The default probability, which is based on a standard pricing model, assumes investors would recover 40 percent of the bonds’ face value were Greece to fail to meet its obligations within five years.
The Markit iTraxx SovX Western Europe Index of swaps on 15 governments rose 2.5 basis points to 322.5. The gauge is approaching the record close of 327 basis points on Sept. 6. Swaps on Portugal jumped 19 basis points to 1,060, Ireland climbed 18 to 834 and Spain rose five to 396.
A basis point on a credit-default swap protecting $10 million of debt from default for five years is equivalent to $1,000 a year. Swaps pay the buyer face value in exchange for the underlying securities or the cash equivalent should a borrower fail to adhere to its debt agreements.
Greek two-year note yields jumped as much as 85 basis points to a euro-era record 55.76 percent today.

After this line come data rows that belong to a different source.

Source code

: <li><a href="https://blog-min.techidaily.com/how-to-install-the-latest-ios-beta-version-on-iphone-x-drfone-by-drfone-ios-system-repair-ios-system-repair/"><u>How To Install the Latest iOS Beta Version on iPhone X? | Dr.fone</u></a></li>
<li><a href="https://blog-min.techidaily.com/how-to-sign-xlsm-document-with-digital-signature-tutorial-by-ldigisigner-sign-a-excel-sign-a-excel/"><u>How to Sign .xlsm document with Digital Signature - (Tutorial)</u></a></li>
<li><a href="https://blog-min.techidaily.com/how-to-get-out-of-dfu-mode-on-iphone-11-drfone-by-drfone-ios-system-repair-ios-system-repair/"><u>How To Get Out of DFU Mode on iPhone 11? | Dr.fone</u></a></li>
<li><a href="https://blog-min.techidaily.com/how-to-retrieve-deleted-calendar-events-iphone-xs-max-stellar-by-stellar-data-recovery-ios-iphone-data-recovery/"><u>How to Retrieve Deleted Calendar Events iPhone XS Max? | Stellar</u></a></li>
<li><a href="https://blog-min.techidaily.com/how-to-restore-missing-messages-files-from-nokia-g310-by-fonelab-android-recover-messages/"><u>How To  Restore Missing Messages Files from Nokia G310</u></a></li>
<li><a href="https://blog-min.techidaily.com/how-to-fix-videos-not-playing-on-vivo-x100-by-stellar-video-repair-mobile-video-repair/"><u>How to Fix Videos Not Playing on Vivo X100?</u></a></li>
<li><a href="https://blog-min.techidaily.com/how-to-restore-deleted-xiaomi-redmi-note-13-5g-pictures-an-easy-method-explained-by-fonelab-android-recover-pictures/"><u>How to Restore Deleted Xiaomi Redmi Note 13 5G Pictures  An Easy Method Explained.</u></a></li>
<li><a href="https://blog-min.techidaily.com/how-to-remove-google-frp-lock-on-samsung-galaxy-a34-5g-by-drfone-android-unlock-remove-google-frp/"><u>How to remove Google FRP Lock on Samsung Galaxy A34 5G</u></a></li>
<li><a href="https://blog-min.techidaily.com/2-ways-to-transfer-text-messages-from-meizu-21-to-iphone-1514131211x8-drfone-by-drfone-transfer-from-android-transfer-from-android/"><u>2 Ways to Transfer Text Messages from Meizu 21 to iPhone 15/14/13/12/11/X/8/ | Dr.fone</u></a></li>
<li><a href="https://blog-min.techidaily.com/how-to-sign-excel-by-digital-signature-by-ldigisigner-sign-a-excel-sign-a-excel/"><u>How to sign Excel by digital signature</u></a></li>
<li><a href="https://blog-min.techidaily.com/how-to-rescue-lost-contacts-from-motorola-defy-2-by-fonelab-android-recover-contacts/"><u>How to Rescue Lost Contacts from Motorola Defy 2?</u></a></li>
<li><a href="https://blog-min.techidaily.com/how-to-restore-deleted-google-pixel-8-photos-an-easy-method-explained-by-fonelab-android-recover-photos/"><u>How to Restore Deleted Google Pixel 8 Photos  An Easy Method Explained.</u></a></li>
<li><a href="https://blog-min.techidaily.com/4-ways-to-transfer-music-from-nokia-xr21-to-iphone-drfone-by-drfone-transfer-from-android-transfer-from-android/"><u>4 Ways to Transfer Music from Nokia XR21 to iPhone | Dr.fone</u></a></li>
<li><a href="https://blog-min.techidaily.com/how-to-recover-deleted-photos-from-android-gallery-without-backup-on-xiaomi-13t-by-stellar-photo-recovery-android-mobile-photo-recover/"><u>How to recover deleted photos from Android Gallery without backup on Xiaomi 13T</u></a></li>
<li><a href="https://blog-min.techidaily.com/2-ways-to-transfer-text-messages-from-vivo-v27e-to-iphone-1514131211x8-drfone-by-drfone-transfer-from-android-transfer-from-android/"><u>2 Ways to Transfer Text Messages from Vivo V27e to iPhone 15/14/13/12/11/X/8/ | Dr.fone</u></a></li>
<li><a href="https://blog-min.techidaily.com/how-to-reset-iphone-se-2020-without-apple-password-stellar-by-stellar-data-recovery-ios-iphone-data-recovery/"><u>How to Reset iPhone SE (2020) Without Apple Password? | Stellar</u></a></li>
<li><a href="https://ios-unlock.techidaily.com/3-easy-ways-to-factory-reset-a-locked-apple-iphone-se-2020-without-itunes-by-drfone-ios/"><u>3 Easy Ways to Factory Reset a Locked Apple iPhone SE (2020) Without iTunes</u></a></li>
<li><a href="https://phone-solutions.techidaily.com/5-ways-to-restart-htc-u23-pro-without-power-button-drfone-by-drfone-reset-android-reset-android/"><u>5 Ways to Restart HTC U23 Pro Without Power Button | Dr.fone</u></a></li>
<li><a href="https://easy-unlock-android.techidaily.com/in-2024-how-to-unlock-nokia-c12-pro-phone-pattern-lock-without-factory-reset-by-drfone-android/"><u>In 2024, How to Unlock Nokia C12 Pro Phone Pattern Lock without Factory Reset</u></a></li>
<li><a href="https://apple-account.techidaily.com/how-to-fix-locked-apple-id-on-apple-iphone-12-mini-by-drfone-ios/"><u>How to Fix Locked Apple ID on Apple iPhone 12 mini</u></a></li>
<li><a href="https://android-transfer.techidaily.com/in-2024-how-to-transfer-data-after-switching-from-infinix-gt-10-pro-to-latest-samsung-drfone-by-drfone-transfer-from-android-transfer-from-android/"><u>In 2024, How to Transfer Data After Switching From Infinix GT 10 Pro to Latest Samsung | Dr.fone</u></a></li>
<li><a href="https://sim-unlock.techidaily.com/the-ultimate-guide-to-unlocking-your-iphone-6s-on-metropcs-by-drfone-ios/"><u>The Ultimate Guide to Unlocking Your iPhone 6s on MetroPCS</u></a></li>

The nation’s 10-year yield climbed to an all-time high 20.13 percent.
Greece’s economy has been hurt by spending cuts and tax increases introduced as a condition for a 110 billion-euro ($155 billion) European Union-led bailout last year, which have damped consumer demand. Finance Minister Evangelos Venizelos this week said the government will accelerate further austerity measures to ensure continued support after EU officials said payment of a sixth tranche of bailout loans will be withheld unless Greece meets its deficit targets.
It would be an “enormous mistake for the people of Greece,” to fail to meet terms of the bailout, European Central Bank President Jean-Claude Trichet said today. “It’s absolutely obvious that it’s in the interest of Greece, in the interest of growth and jobs in the medium-term perspective, to do the adjustment.”
German government officials have stepped up exhortations on Greece to hold to the terms of its rescue program after a quarterly review of the nation’s progress by the EU and the International Monetary Fund was unexpectedly suspended for 10 days last week.